I finally had a dream that I liked. I just hope that this comes true. Do I qualify as a prophet? Can my dreams be classified as visions? I do not know.
On a seperate note the song Raat Kali has been stuck in my head all day.
Sometimes I wonder if my itouch has a mind of its own. I nearly always leave it on shuffle.
This morning the song “Mistakes” by Don Williams has been playing in my head. I thought about the song “Hurt” which was originally done by Nine Inch Nails and later made famous by Johnny Cash. Now I am listening to “Boulevard of Broken Dreams.” by Green Day. Some of the dreams I had have gone up in smoke. Now I guess I have just two dreams. I do not know if I will be able to achieve them. Maybe they are best left alone like the search for the Holy Grail. Once again like the Holy Grail; I do not know whether my dreams are real or just misinterpreted. SanGreal is not the same as SangReal.
Sometimes the only way you know if you are still alive is if you get hurt. As long as you feel pain then you know you still feel. “Tears may dry up but the heart never will” – Marguerite de Valois
(Originally posted on February 22nd 2010)
Today the person who started the first hedge fund at Nomura Capital died aged 46. Recently the newspapers were filled with an equity trader at Deustche bank who committed suicide. He was aged 24. I don’t know which Billy Joel song suits this better. “Under Pressure” or “Only the good die young.” Either way the banks will be singing “We didn’t start the fire.”
Will the pressure of working in the Hedge Funds and Equity affect me? I know it nearly killed me. During the financial crisis I must have hardly slept for 3 hours a day and possibly 18- 20 hours on the weekend. My whole life revolved around Bloomberg. I would be awake for the opening of the European markets at home. I would be at work for the opening of the US markets. I would see the close of the American markets at home. I would be awake for the Asian markets. I was going through my Divorce at the same time. I am really surprised that my heart did not give in. I put on tonnes of weight though. I went for a weight loss programme in India and it helped me. I went from a 46 inch waist to a 36 now. After that there were checks and balances I put into place. Writing this blog was one of them. The other is I do not deal with work from Friday evening when I leave work unless it is an absolute emergency. I do not watch any news from Friday evening to Monday morning.

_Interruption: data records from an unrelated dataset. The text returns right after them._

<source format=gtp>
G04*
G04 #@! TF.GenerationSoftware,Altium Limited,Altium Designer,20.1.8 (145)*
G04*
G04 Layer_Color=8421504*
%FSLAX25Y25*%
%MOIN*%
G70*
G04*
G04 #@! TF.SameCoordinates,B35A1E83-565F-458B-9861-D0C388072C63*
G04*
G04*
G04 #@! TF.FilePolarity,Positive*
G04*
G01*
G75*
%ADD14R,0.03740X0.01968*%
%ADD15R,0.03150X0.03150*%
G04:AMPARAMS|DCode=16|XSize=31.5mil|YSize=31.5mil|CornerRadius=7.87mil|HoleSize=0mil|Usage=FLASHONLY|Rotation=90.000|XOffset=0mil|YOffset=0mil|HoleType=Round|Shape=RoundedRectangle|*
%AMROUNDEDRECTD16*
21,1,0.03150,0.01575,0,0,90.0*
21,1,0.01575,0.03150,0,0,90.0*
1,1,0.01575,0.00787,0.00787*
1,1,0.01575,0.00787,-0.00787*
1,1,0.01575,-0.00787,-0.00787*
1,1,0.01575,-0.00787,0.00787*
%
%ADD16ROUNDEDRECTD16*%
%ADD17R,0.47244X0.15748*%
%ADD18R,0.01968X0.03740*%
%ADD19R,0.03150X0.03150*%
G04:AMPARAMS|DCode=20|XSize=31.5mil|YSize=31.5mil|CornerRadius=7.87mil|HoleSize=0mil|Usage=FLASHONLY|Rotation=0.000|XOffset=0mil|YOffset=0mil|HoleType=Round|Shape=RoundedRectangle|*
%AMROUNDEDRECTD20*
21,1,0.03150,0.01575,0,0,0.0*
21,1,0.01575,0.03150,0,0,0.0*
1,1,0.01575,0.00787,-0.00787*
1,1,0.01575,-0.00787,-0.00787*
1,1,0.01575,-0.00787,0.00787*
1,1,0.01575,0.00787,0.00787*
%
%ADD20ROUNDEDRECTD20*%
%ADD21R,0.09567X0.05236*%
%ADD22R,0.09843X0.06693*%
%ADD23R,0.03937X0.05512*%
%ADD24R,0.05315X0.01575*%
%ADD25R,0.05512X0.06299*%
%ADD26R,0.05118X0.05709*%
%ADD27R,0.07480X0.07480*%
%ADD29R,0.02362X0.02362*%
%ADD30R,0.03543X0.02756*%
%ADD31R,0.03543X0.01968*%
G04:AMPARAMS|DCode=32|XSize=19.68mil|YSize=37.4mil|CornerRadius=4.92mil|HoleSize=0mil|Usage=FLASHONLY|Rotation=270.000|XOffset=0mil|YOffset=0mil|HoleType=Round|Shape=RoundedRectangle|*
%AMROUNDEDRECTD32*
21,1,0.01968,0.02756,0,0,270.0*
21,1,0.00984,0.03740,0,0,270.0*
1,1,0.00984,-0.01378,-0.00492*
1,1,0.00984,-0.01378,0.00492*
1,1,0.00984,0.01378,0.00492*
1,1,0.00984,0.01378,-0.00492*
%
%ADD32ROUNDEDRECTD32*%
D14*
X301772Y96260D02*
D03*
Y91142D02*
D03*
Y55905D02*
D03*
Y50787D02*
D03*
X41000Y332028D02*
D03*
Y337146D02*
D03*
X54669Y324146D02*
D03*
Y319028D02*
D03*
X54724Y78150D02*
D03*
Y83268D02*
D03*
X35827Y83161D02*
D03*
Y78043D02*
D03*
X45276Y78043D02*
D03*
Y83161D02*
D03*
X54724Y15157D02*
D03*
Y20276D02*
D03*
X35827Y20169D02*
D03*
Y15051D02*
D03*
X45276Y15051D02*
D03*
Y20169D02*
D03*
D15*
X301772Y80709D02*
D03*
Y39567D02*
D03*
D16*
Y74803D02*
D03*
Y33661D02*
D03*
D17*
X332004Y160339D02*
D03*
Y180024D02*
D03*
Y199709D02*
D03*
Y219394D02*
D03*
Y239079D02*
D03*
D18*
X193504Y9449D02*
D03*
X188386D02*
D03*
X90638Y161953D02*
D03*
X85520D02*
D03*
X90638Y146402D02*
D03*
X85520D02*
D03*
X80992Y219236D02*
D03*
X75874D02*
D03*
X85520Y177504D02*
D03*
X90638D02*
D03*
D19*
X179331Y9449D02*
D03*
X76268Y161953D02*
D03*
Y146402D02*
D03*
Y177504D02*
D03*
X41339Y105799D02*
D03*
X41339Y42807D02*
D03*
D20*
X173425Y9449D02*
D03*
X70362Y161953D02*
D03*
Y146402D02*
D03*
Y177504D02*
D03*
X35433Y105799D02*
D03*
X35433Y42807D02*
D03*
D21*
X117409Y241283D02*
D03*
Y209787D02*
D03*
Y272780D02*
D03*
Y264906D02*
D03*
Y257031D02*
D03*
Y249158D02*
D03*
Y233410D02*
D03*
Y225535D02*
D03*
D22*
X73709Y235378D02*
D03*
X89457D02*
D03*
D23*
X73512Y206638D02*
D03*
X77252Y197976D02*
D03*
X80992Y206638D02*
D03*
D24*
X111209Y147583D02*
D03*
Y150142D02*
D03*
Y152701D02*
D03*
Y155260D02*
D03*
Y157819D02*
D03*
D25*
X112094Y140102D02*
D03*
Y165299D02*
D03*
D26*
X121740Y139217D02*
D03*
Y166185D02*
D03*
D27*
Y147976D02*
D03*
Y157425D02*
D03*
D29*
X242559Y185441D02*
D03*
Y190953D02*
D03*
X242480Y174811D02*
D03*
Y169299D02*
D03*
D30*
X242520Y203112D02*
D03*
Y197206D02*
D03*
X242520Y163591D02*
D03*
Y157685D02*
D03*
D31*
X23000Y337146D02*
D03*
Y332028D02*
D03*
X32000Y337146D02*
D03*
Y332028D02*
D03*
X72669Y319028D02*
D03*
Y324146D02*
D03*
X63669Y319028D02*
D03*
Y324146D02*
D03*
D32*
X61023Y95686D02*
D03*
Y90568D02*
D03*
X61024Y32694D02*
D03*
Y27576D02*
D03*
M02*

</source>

When I was 7, the famous mathmatician and astrologer predicted that I would be in the finance world. Apparently my parents laughed it off. 20 years later I landed in the heart of it. Few years back I met her. She said I would be a big man and would live to be 86. I believe in numerology more than astrology. In case I do die this year then I have written a note and sealed it. If things change then I may destroy it. Otherwise it is good till the year end.

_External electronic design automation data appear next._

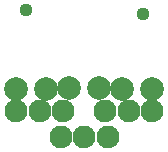
<source format=gbr>
G04 EAGLE Gerber X2 export*
G04 #@! %TF.Part,Single*
G04 #@! %TF.FileFunction,Soldermask,Bot,1*
G04 #@! %TF.FilePolarity,Negative*
G04 #@! %TF.GenerationSoftware,Autodesk,EAGLE,8.6.0*
G04 #@! %TF.CreationDate,2018-03-03T07:26:01Z*
G75*
%MOMM*%
%FSLAX34Y34*%
%LPD*%
%AMOC8*
5,1,8,0,0,1.08239X$1,22.5*%
G01*
%ADD10C,1.930400*%
%ADD11C,2.008000*%
%ADD12C,1.112000*%


D10*
X457700Y366000D03*
X477700Y366000D03*
X497700Y366000D03*
X422500Y366100D03*
X402500Y366100D03*
X382500Y366100D03*
D11*
X472300Y385400D03*
X497700Y385400D03*
X382300Y385400D03*
X407700Y385400D03*
D10*
X420200Y344400D03*
X440200Y344400D03*
X460200Y344400D03*
D11*
X427400Y385700D03*
X452800Y385700D03*
D12*
X490300Y448700D03*
X391200Y452200D03*
M02*

</source>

(Originally posted on February 19th 2010)
Take a chance on me seems to be running in my head since the time I left the office today. I have no idea why. Am I going to meet someone that is taken by someone else but my love for her will be so great that I will be willing to wait for her? I have done it before. Looking back I do not know if that was love or just a crush. However I know that hearing the news that she got married made me physically sick and I needed a double shot of whisky to calm me down. My divorce was also a heart wrencher for me. I have a lot of pent up love to give. However the person who wants it must be willing to take a chance on me. I do not know how I will react. I want to love someone and would like someone to love me. Someone who can accept me for who I am.
I know with each passing day my Manglorean gene is becoming more dominant. Whether this is good or not; I have no idea. Can someone be compatible with a Mangy-Mallu half breed? I think and dream only in English. I can understand Tulu and Malyalam but cannot converse in it. I am both and I am unique. Pre ordained by God for a specific purpose. I am not a Mongrel. I am a thorough bred.